A major push to legalize divorce in the Philippines, one of the world’s most populous predominantly Roman Catholic countries, promises a showdown between the more conservative elements of the Catholic Church and the progressive wings of parliament and civil society.
Currently, the Philippines is one of the few countries in the world where a divorce cannot be sought. But now a new bill on divorce has passed the lower house in the Philippines. Though the prospects of the bill itself are still unclear, it has nonetheless once again exposed a clear divide that remains on this question in the country.
The Catholic Church still wields immense power in the archipelago, where some 86 percent of the population identifies as Catholic (the Philippines, along with Timor-Leste, are often cited as being the only two predominantly Catholic countries in Asia). That has always meant that changing the conception of divorce would be difficult.

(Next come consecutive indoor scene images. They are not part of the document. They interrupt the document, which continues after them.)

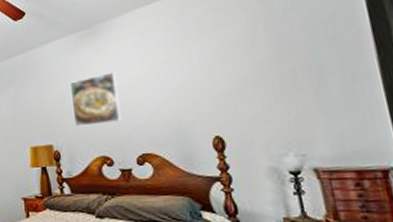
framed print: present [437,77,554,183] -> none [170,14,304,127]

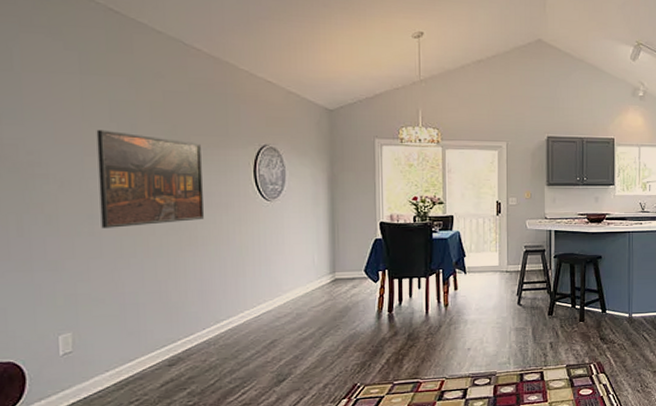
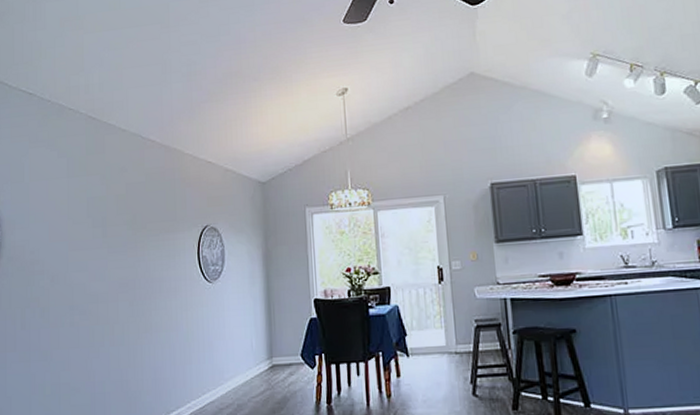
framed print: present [96,129,205,228] -> none [77,225,158,318]

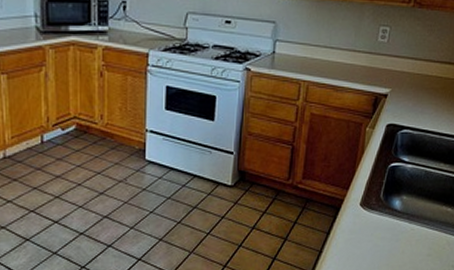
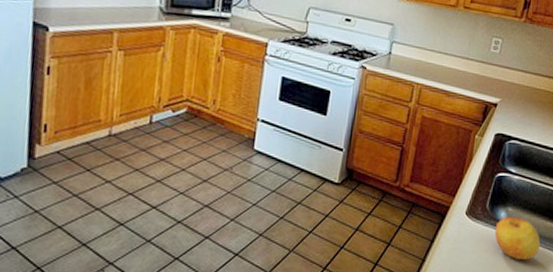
apple: none [390,204,436,245] -> present [494,216,541,260]

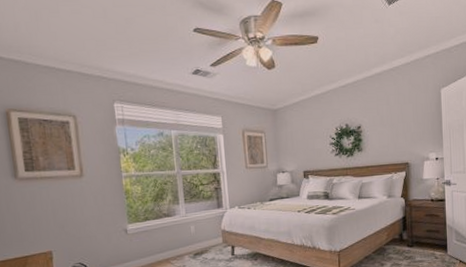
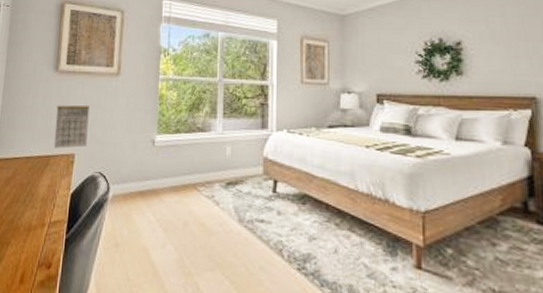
calendar: none [23,207,62,249] -> present [54,105,89,149]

Civil society push for reforms began decades ago. Over time, though bills themselves have been scrapped before even making it to the floor, public opinion has shown signs of shifting, with those in support of divorce laws now in the slim majority. As this has occurred, some have wondered whether the country is approaching a point where the wheels of progress might be moving too fast for the church.
We saw another development on the score recently when the Act Instituting Absolute Divorce and Dissolution of Marriage in the Philippines, better known plainly as the Divorce Bill, passed a third reading in the Congress last week.
The bill is considered by some as being “pro-woman.” While it does not offer no-fault divorce, a major feminist imperative around the world, it does directly address the most pressing concerns for Filipino women.
Supporters of the bill argue divorce is a vital safeguard to addressing the Philippines’ problem with violence against women, which is a serious one. Data from the National Statistics Office shows one in five Filipino women aged between 15 and 49 have experienced some form of violence against women. That number climbs to a staggering one in three when it comes to women who are separated or widowed.
The Philippine Commission on Women suggests this increase shows violence against women is a massive cause for separation, but without the option to divorce these women are often left with little legal recourse and ambiguous custody arrangements. This bill would ensure recognition of all children as “legitimate” and favor the mother retaining majority custody of any children seven and younger.
A case study published by the New York Times earlier this week focused on Lennie Visbal, a Philippine national currently based in Thailand, who has not seen her husband for 13 years. Lennie’s case underlines the major issues with the status quo, which the bill seeks to solve. Lennie officially shares equal custody with her estranged partner, despite him not being involved financially or otherwise, and he is eligible to claim her social benefits and inherit property in the case of her death. Under the reforms, she would be free to file for divorce under the separation of five years or more provision.
As of now, a lengthy and costly petition for annulment is the only way for Filipinos to remove themselves from marriage, leaving poor women particularly vulnerable. Instead, many are just opting out of marriage at all. National Statistics Office data shows that from 2005 to 2015 the rate of marriage dropped a whopping 20 percent.
President Rodrigo Duterte famously had his marriage annulled in 2000 during his time as mayor of Davao City, but the process has not inspired him to spearhead divorce reforms, with the president indicating he could veto the bill at the senate stage. While previously stating his support for marriage equality – much to the horror of the Church – divorce is one reform too far for Duterte.
Through a spokesman, the president has said divorce is detrimental to any children. He has not clarified his stance in cases where there are no children or, like with his annulled marriage, the children are grown adults.
The hold of the church will be tested when the bill is debated in the senate. Independent Senator Panfilo Lacson is certain the bill will go no further than it has. “In effect it is dead,” he told Catholic news site UCA, “we are a Catholic country and we are not ready.” But even if this bill might be dead, the Philippines’ debate on divorce will live on as it has for decades, as will the societal problems and challenges that come along with preserving the status quo on this front.